## START Data records

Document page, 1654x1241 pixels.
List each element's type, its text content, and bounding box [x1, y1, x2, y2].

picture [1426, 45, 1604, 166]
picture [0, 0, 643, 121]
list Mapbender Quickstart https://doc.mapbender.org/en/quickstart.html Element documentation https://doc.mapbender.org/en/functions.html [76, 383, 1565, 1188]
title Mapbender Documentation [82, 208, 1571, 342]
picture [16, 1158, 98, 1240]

## END Data records
## START Data records

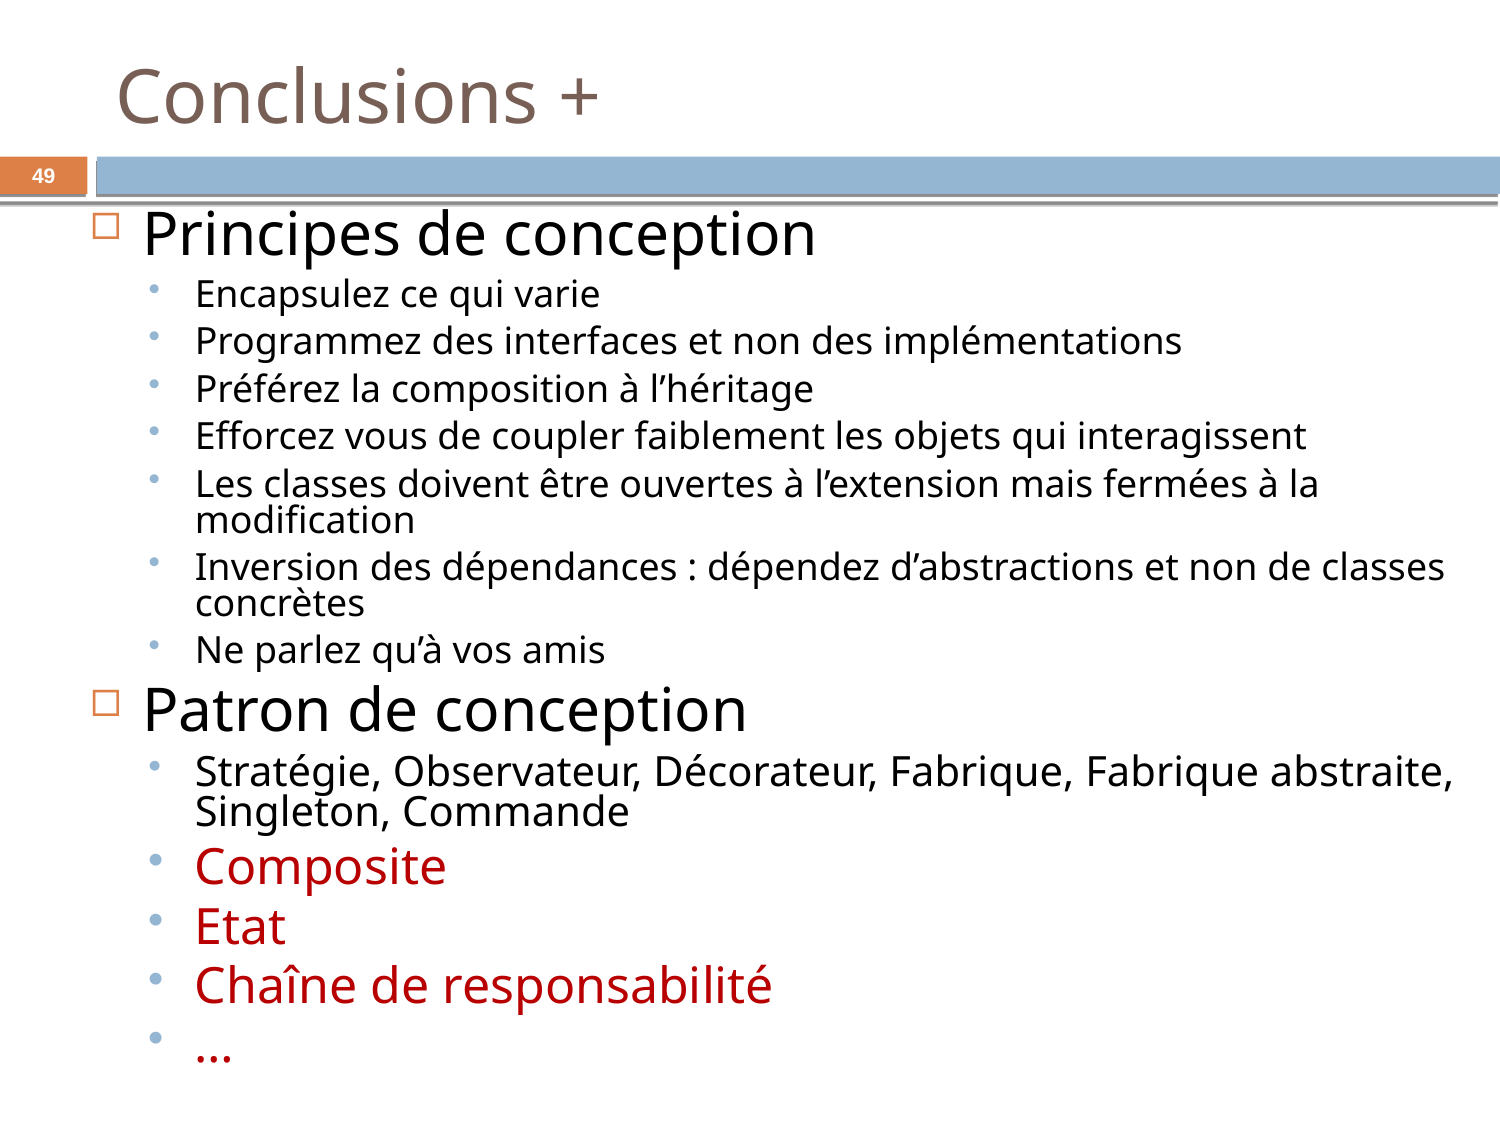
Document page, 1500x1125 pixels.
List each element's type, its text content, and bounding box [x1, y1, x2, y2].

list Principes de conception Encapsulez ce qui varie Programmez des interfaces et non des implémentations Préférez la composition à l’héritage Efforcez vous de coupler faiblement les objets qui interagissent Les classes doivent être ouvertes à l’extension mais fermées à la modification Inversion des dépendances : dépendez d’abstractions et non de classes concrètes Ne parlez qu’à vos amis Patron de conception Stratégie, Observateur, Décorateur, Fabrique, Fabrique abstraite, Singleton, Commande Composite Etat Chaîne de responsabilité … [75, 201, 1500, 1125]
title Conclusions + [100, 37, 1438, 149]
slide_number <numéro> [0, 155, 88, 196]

## END Data records

*Your goal*.
Identify every line of the material above that contains the string "pixels", matching case exactly, and copy each such line in full.

*Output below*.
Document page, 1654x1241 pixels.
Document page, 1500x1125 pixels.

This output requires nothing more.